I came across an interesting and disturbing poll yesterday: a post on The Daily Beast reports the results of a new Harris poll that finds staggering levels of disconnection from reality among Republicans: 67% think Obama is a socialist, 57% think he’s Muslim, and 24% think he might be the Antichrist.
I dented (like tweeting, but with a free network service) my initial reaction:
57% of Republicans think Obama is Muslim, 24% think he may be the Antichrist? Really? I just can’t wrap my head around it.
American public political discourse has gotten bad, but is it really that bad? As a friend reminded me, you should always be skeptical of “scientific” data presented in unscientific ways. I’ve been to a Tea Party; there really are a lot of people who believe that stuff, even in Connecticut. But 57% of Republicans, and 32% of all Americans, think Obama is Muslim? It just doesn’t compute that in an age of such powerful and ubiquitous media, so many people could be so wrong.
Fortunately, it looks like unreason and willful ignorance aren’t so widespread as this poll indicates. In short, the poll is surely crap. Pew polls in October 2008 and March 2009 found that a stable 17% of Republicans and 11% of all Americans thought Obama was Muslim. It’s still depressing that there was no decline in misinformation between the campaign and the early months of Obama’s presidency, but 17% is a far cry from 57%. And it’s just not believable that it could have gone from 17% to 57% in the last year.

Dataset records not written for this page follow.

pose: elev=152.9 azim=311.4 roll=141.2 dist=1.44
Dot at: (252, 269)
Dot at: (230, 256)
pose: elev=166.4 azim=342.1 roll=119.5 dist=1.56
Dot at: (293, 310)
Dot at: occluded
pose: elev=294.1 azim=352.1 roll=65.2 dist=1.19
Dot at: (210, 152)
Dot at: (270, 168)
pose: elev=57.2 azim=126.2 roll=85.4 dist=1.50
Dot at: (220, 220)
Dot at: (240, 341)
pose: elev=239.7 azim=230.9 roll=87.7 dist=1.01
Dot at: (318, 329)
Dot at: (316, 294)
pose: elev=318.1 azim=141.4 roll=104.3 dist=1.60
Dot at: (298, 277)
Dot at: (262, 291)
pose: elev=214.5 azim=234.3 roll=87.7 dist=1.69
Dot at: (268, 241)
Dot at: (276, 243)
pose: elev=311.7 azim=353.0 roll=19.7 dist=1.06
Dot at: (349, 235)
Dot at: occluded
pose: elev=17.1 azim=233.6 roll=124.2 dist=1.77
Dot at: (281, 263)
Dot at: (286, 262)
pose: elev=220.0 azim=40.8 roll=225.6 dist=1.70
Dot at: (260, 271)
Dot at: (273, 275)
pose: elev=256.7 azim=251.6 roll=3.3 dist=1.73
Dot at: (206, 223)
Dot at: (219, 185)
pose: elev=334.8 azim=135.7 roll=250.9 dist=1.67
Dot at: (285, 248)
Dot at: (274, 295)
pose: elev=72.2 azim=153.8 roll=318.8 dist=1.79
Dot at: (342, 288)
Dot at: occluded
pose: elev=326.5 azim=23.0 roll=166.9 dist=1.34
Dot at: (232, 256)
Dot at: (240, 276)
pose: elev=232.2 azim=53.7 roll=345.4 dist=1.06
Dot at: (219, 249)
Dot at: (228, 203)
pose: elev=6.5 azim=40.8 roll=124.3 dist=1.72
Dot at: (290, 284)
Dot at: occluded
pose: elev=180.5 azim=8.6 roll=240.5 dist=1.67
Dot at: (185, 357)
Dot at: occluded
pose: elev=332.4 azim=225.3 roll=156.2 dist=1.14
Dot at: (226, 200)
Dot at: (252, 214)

The ABC polling blog has a helpful analysis of the methodological flaws in the Harris poll:
The purpose seems to have been to see how many people the pollsters could get to agree to pejorative statements about Obama.
It’s still astounding (and depressing) that poll wording and plausible-sounding but biased methodology can so distort public opinion. Not to mention that so many people are happy to run with it.